The Hundred Years’ War consisted in two groups of fighting widely distant in time and only connected by the fact that from first to last a Plantagenet king of England claimed the Crown of France against a Valois cousin. Of these two groups of fighting the first was conducted by Edward III., and covers about twenty years of his reign. It was magnificently successful in the field, and gave to the English story the names of Crécy and of Poitiers . So far as the main ostensible purpose of that first fighting was concerned, it was unsuccessful, for it did not result in placing Edward III. upon the French throne.
The second group of actions came fifty years later, and is remembered by the great name of Agincourt .
This latter part of the Hundred Years’ War was conducted by Henry V., the great-grandson of Edward III. and the son of the Lancastrian usurper. And Henry was successful, not only in the tactical results of his battles, but in obtaining the Crown of France for his house. After his death his success crumbled away; and a generation or so after Agincourt, rather more than one hundred years after the beginning of this long series of fights, the power of the kings of England upon the Continent had disappeared. As a visible result of all their efforts, nothing remained but the important bastion of Calais, the capture of which was among the earliest results of their invasions.
When we say that the ostensible object of all this conflict from first to last was the establishment of the Plantagenet kings of England as kings of France in the place of their cousins the Valois, we must remember what was meant by those terms in the fourteenth century, when Edward first engaged in the duel. There was no conception of the conquest of a foreign power such as would lie in the mind of a statesman of to-day. Society was still feudal. Allegiance lay from a man to his lord, not from a man to his central political government. Not only the religion, the thoughts, and the daily conduct of either party to the war were the same, but in the governing society of both camps the language and the very blood were the same. Edward was a Plantagenet. That is, his family tradition was that of one of the great French feudal nobles. It was little more than one hundred years before that his great-grandfather had been the actual and ruling Lord of Normandy, and of France to the west and the south-west, for the first Plantagenet, had though holding of the Crown at Paris, been the active monarch of Aquitaine, of Brittany, of Anjou, Normandy, and Maine.
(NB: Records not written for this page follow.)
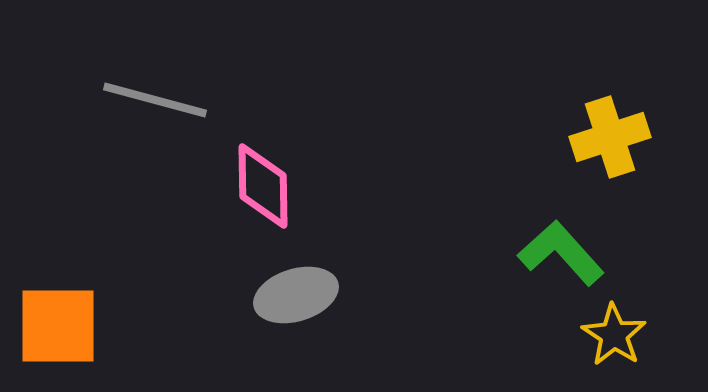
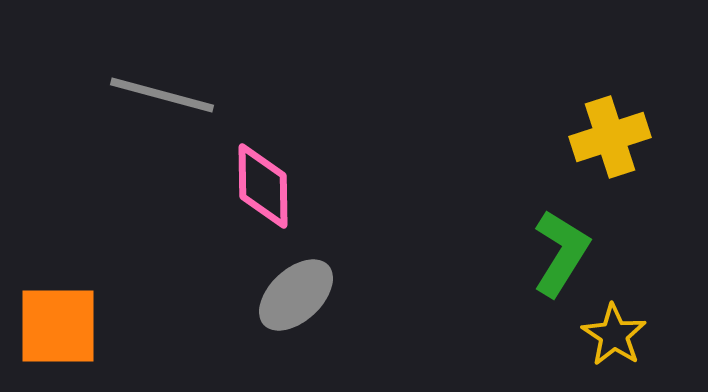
gray line: moved 7 px right, 5 px up
green L-shape: rotated 74 degrees clockwise
gray ellipse: rotated 26 degrees counterclockwise
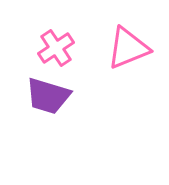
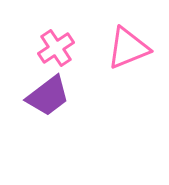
purple trapezoid: rotated 54 degrees counterclockwise
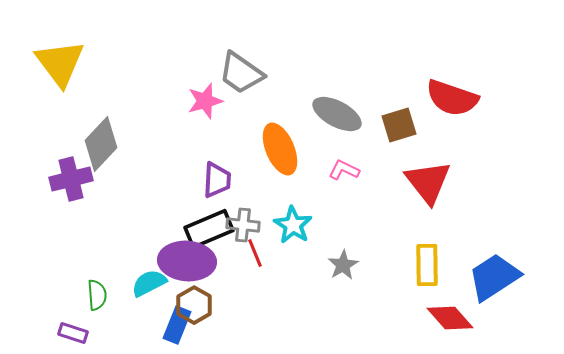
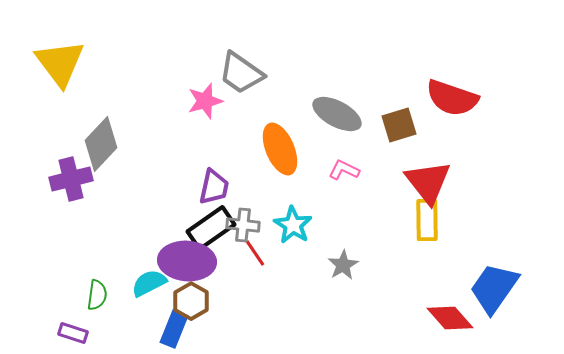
purple trapezoid: moved 3 px left, 7 px down; rotated 9 degrees clockwise
black rectangle: moved 2 px right, 1 px up; rotated 12 degrees counterclockwise
red line: rotated 12 degrees counterclockwise
yellow rectangle: moved 45 px up
blue trapezoid: moved 11 px down; rotated 22 degrees counterclockwise
green semicircle: rotated 12 degrees clockwise
brown hexagon: moved 3 px left, 4 px up
blue rectangle: moved 3 px left, 4 px down
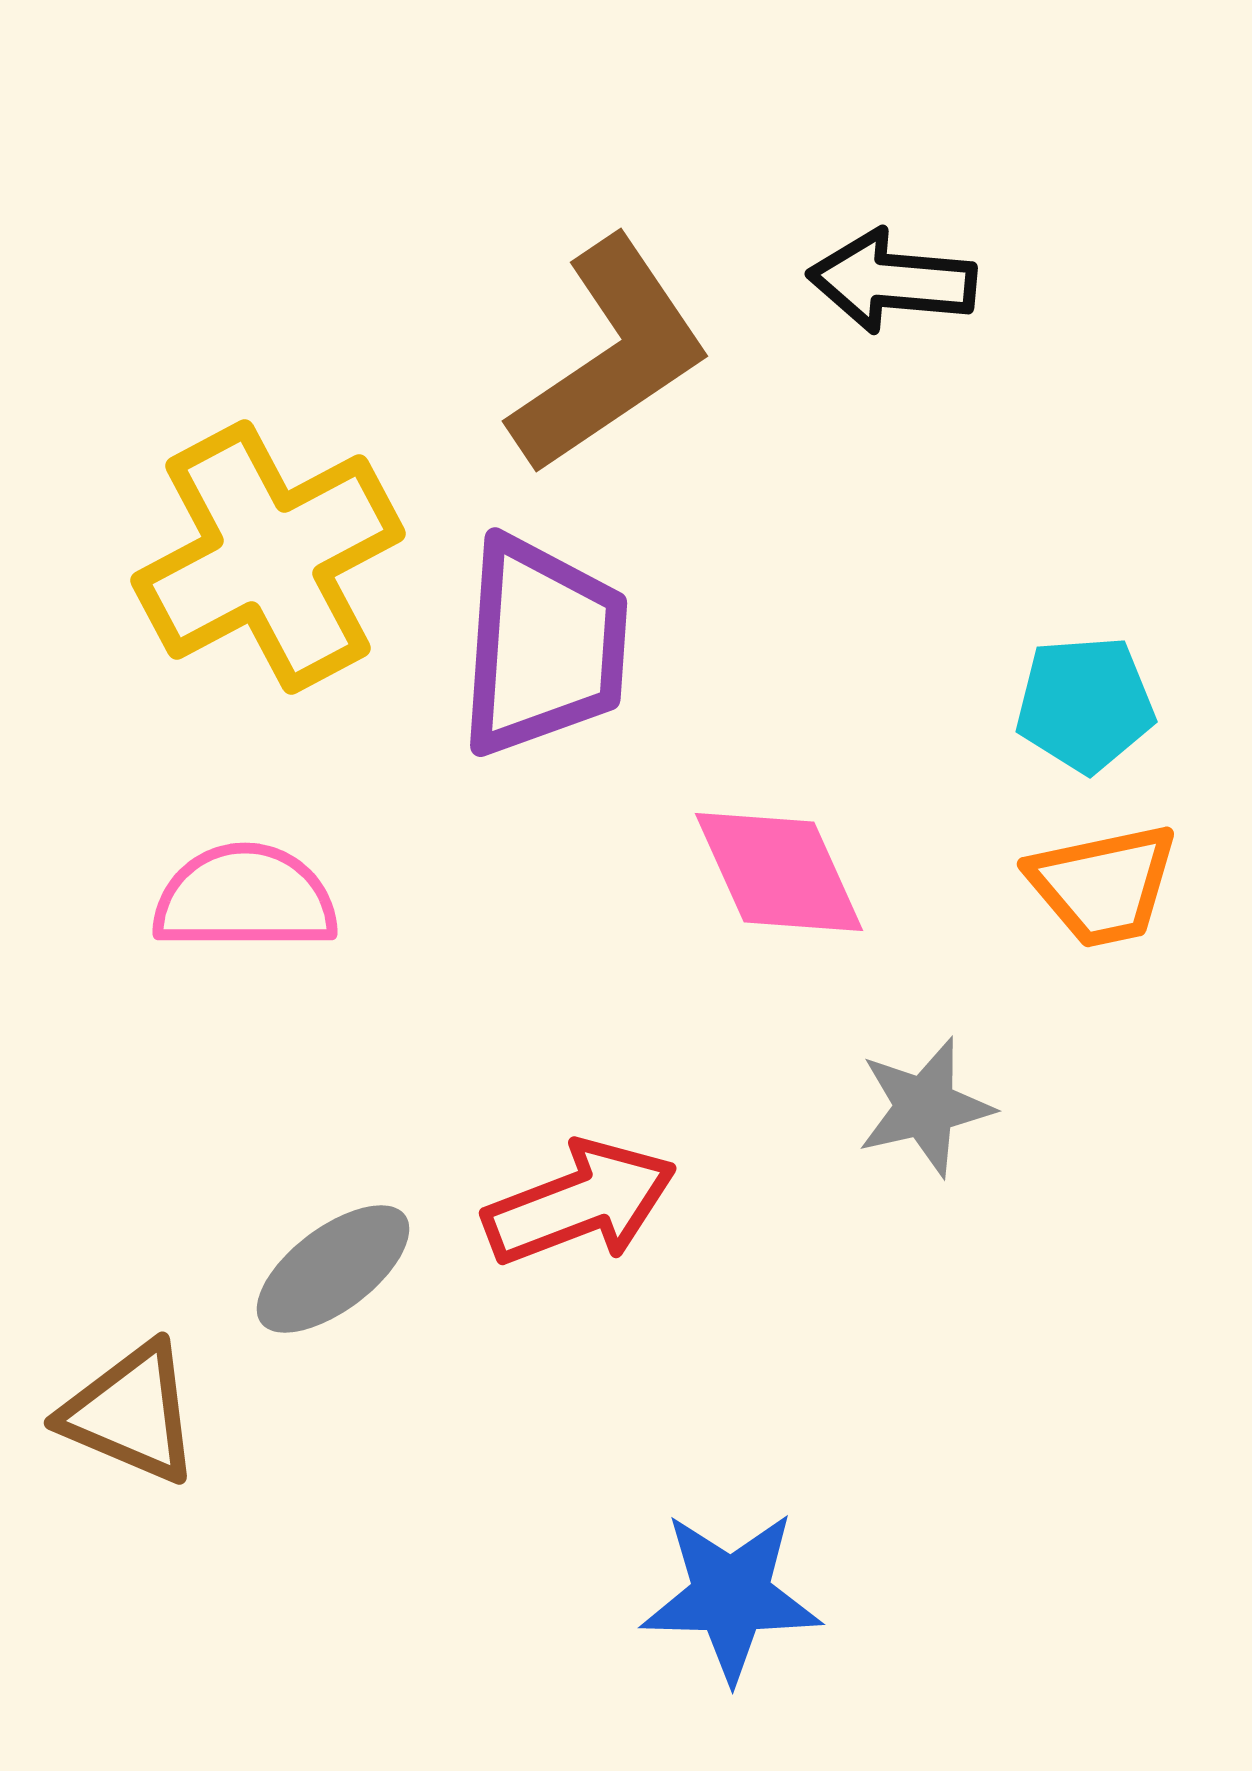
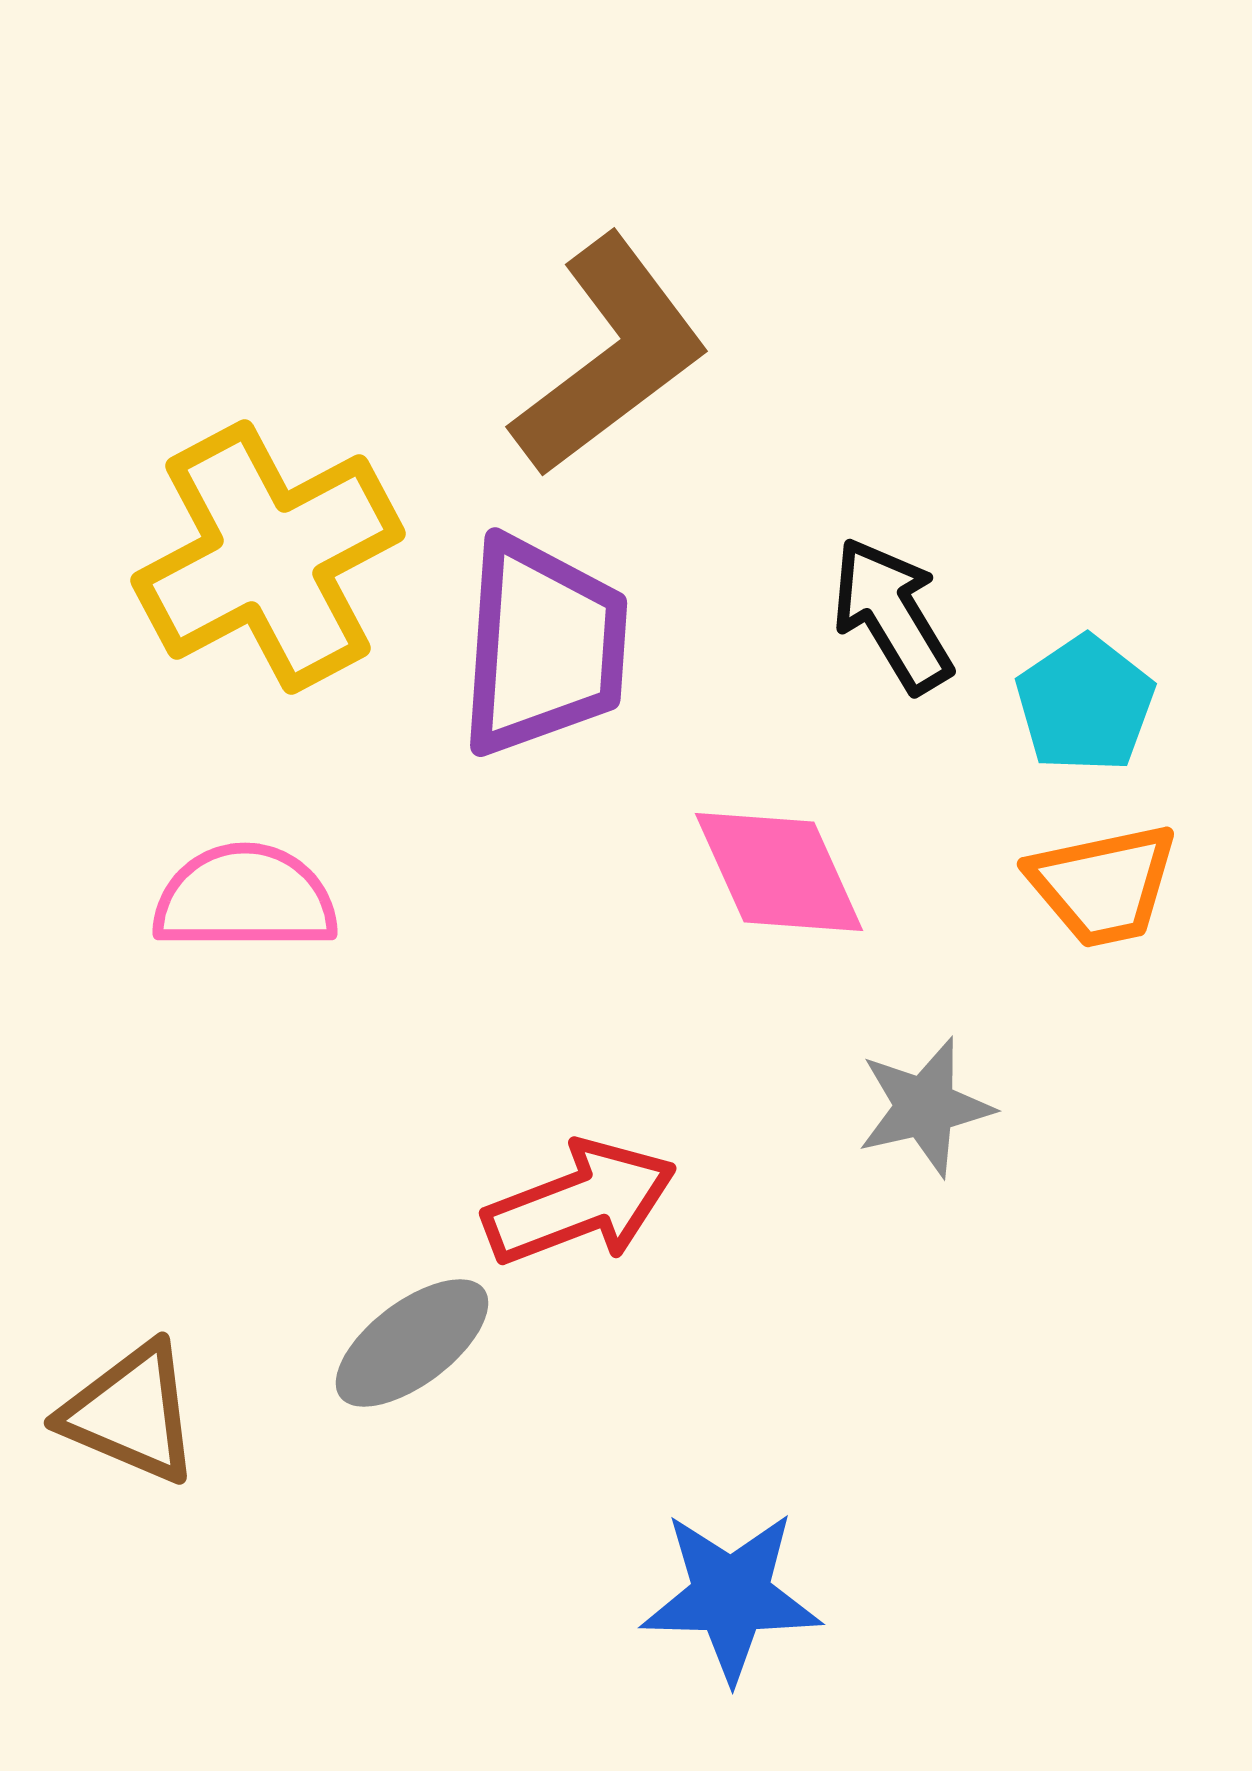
black arrow: moved 334 px down; rotated 54 degrees clockwise
brown L-shape: rotated 3 degrees counterclockwise
cyan pentagon: rotated 30 degrees counterclockwise
gray ellipse: moved 79 px right, 74 px down
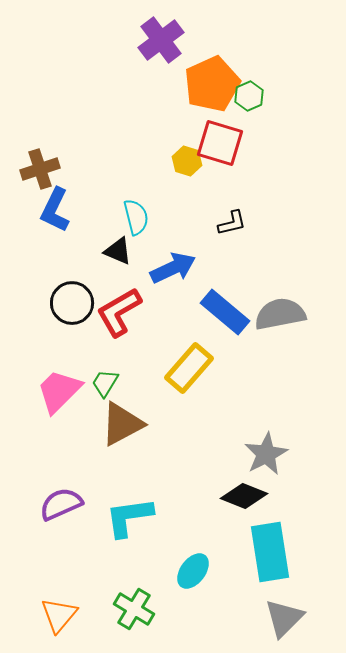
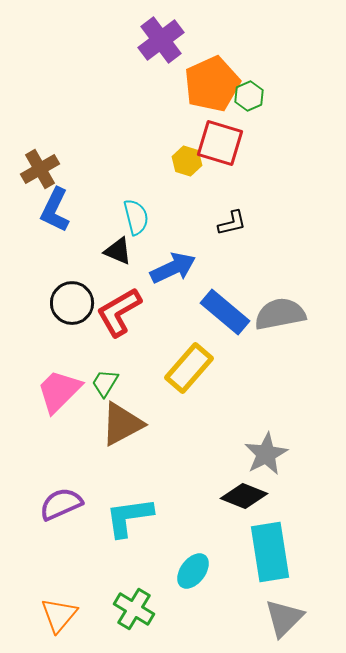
brown cross: rotated 12 degrees counterclockwise
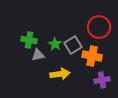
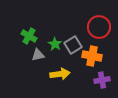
green cross: moved 4 px up; rotated 21 degrees clockwise
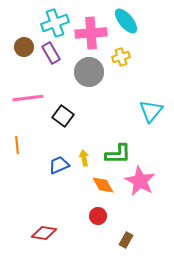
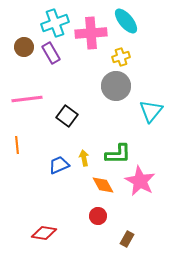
gray circle: moved 27 px right, 14 px down
pink line: moved 1 px left, 1 px down
black square: moved 4 px right
brown rectangle: moved 1 px right, 1 px up
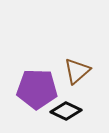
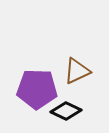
brown triangle: rotated 16 degrees clockwise
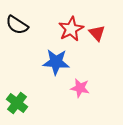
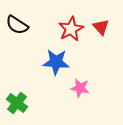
red triangle: moved 4 px right, 6 px up
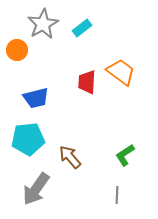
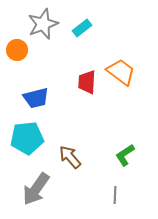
gray star: rotated 8 degrees clockwise
cyan pentagon: moved 1 px left, 1 px up
gray line: moved 2 px left
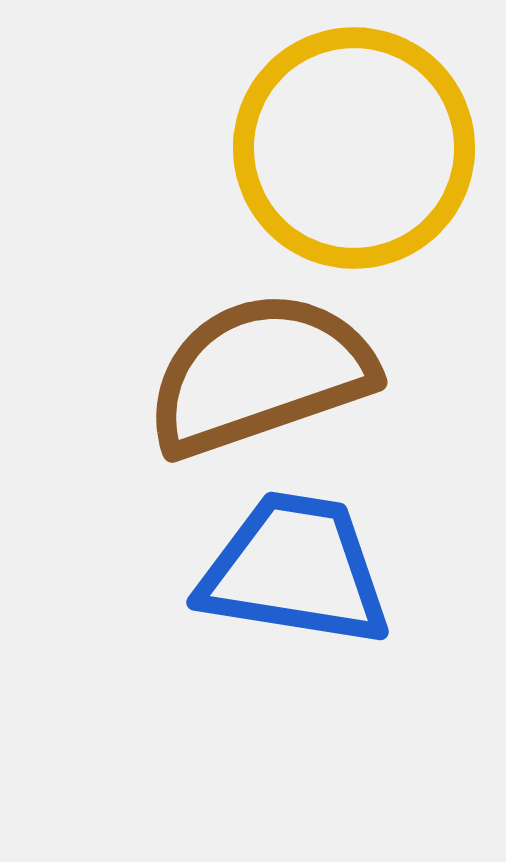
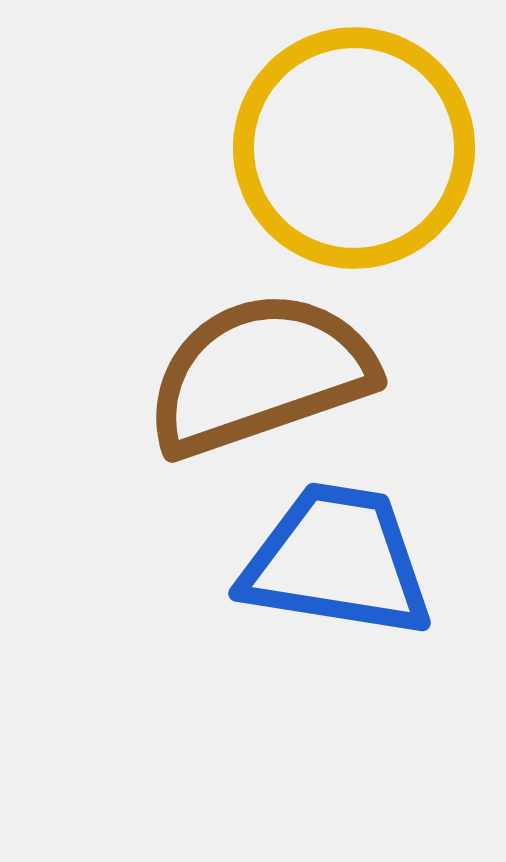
blue trapezoid: moved 42 px right, 9 px up
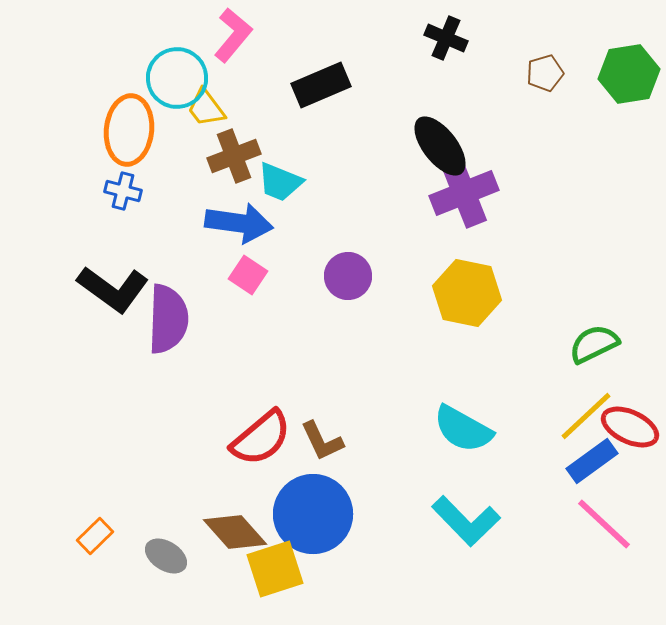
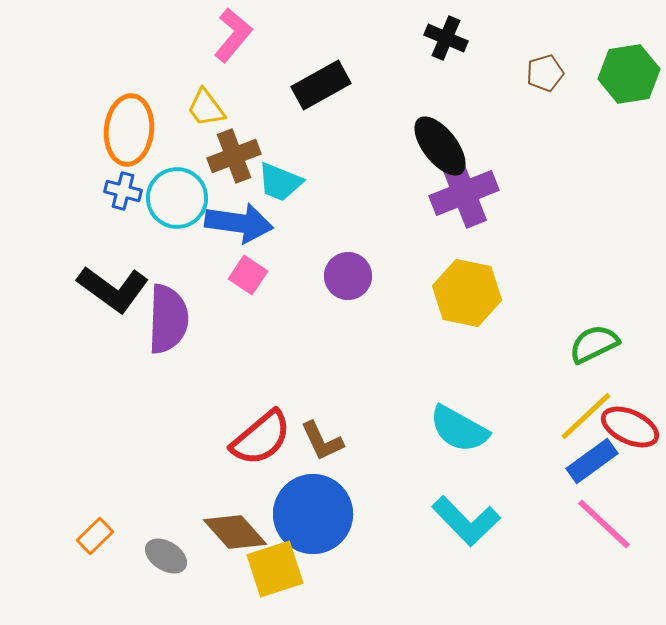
cyan circle: moved 120 px down
black rectangle: rotated 6 degrees counterclockwise
cyan semicircle: moved 4 px left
So much for the general sentiment under which the war was engaged. As to its particular excuse, this was slight and hardly tenable, and we may doubt whether Edward intended to press it seriously. He engaged in the war from that spirit of chivalric adventure (a little unreal, but informed by an indubitable taste for arms) which was the mark of the fourteenth century, and which was at the same time a decline from the sincere knightly spirit of the thirteenth.
The excuse given was this. The French monarchy had descended, from its foundation in 987 right down to the death of Charles IV. in 1328, directly from father to son, but in that year, 1328, male issue failed the direct line. The obviously rightful claimant to the throne, according to the ideas of those times—and particularly of Northern France—was Philip of Valois, the first cousin of the king, Charles IV., who had just died.